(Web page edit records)
-- Opening Marker --
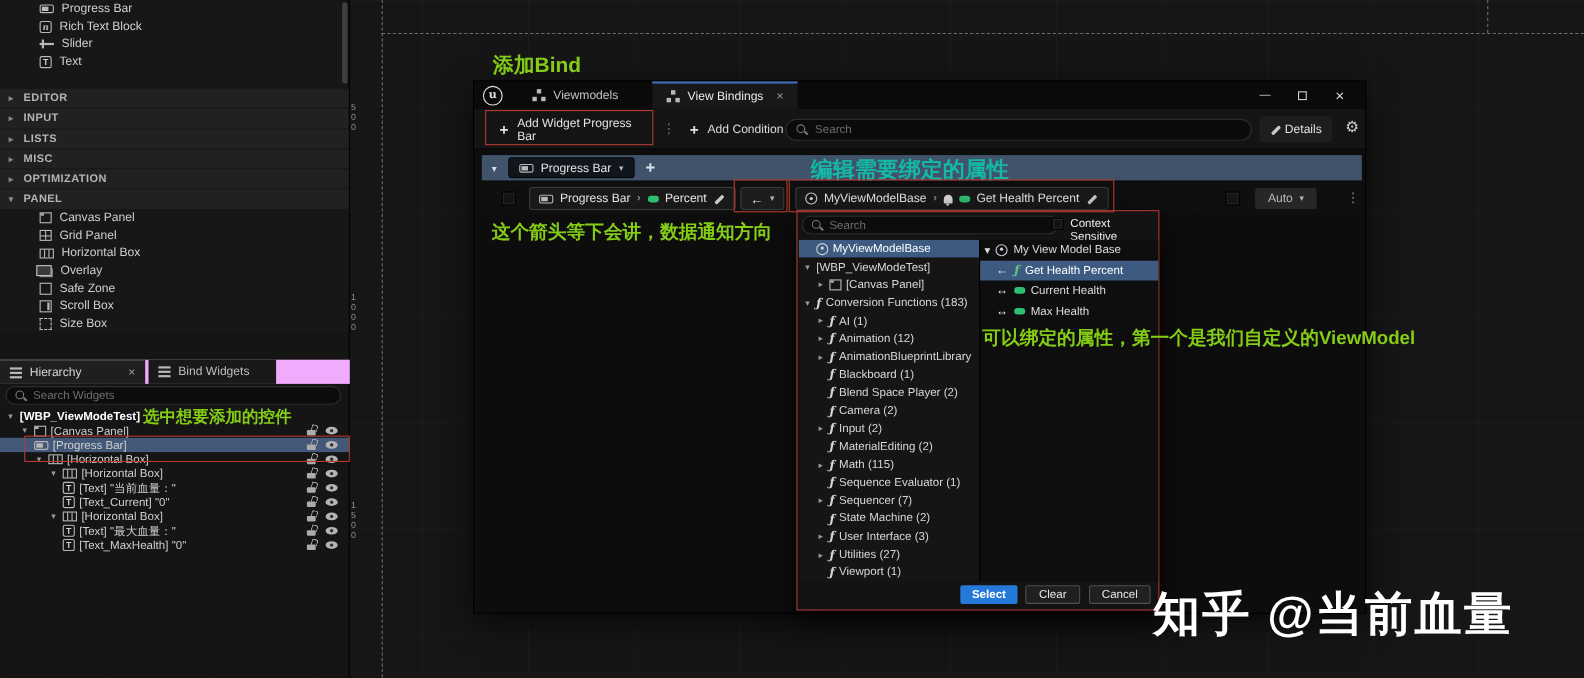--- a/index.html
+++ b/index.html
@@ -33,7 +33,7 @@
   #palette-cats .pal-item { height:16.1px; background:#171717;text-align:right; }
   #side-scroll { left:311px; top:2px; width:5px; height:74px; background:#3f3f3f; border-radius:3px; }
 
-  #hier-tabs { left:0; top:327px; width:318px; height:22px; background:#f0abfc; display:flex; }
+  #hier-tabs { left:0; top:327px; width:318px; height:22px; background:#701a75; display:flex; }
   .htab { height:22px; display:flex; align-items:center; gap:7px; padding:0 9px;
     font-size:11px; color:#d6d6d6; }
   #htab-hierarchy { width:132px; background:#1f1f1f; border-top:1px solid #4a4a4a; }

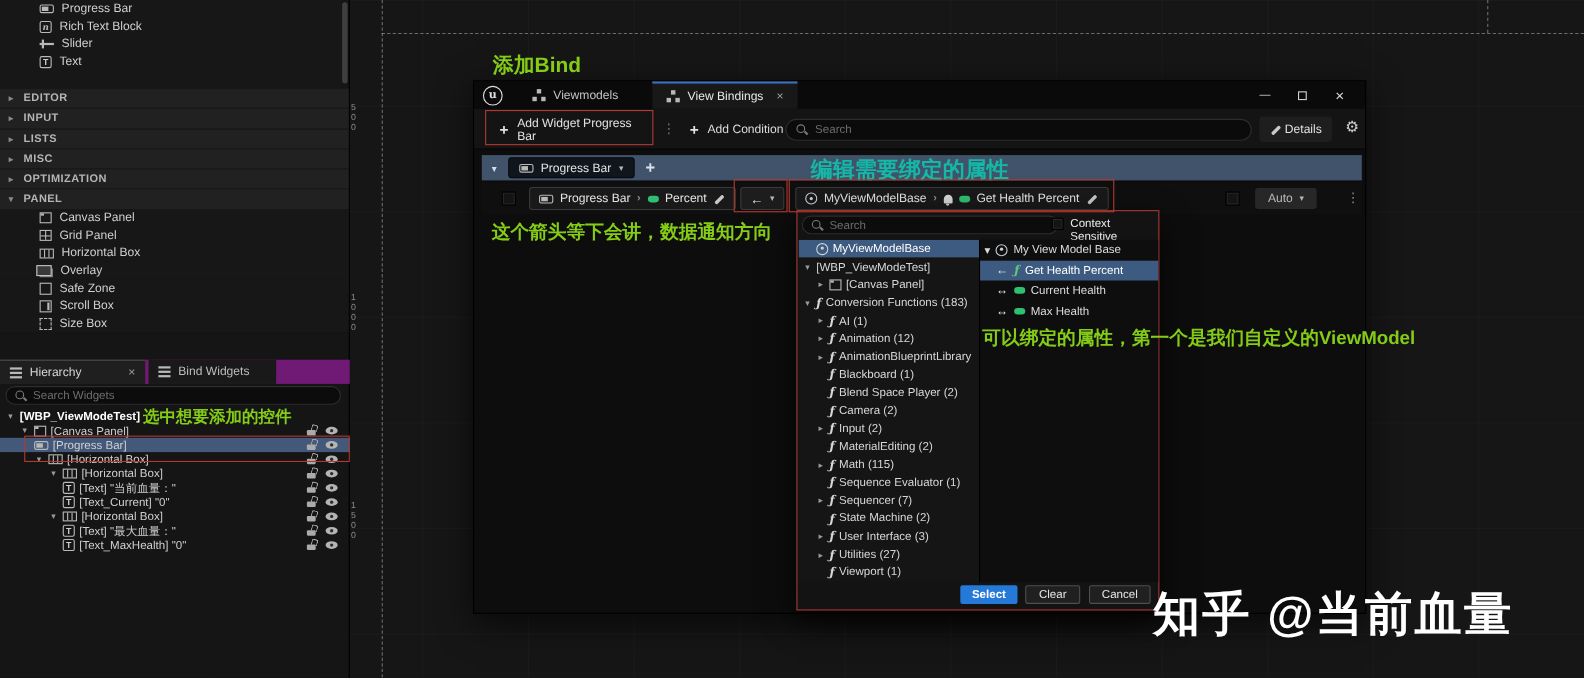--- a/index.html
+++ b/index.html
@@ -129,7 +129,7 @@
     justify-content:center; font-size:10.5px; color:#e6e6e6; }
   #btn-select { left:148px; width:52px; background:#2579d8; color:#fff; font-weight:bold; }
   #btn-clear { left:207px; width:50px; background:#202020; border:1px solid #4e4e4e; }
-  #btn-cancel { left:265px; width:56px; background:#202020; border:1px solid #4e4e4e; }
+  #btn-cancel { left:265px; width:56px; background:#202020; border:1px solid #4e4e4e;font-weight:bold; }
 
   
   .rnote { color:#84cc16; font-weight:bold; z-index:6; white-space:nowrap; }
-- Closing Marker --
§ TO-DO ITEM: Starting at the line that contains "border:1px solid #4e4e4e;font-weight:bold;", write out every line to the end of the entries, exactly as given.

§ ANSWER TO THE EXERCISE:
+  #btn-cancel { left:265px; width:56px; background:#202020; border:1px solid #4e4e4e;font-weight:bold; }
 
   
   .rnote { color:#84cc16; font-weight:bold; z-index:6; white-space:nowrap; }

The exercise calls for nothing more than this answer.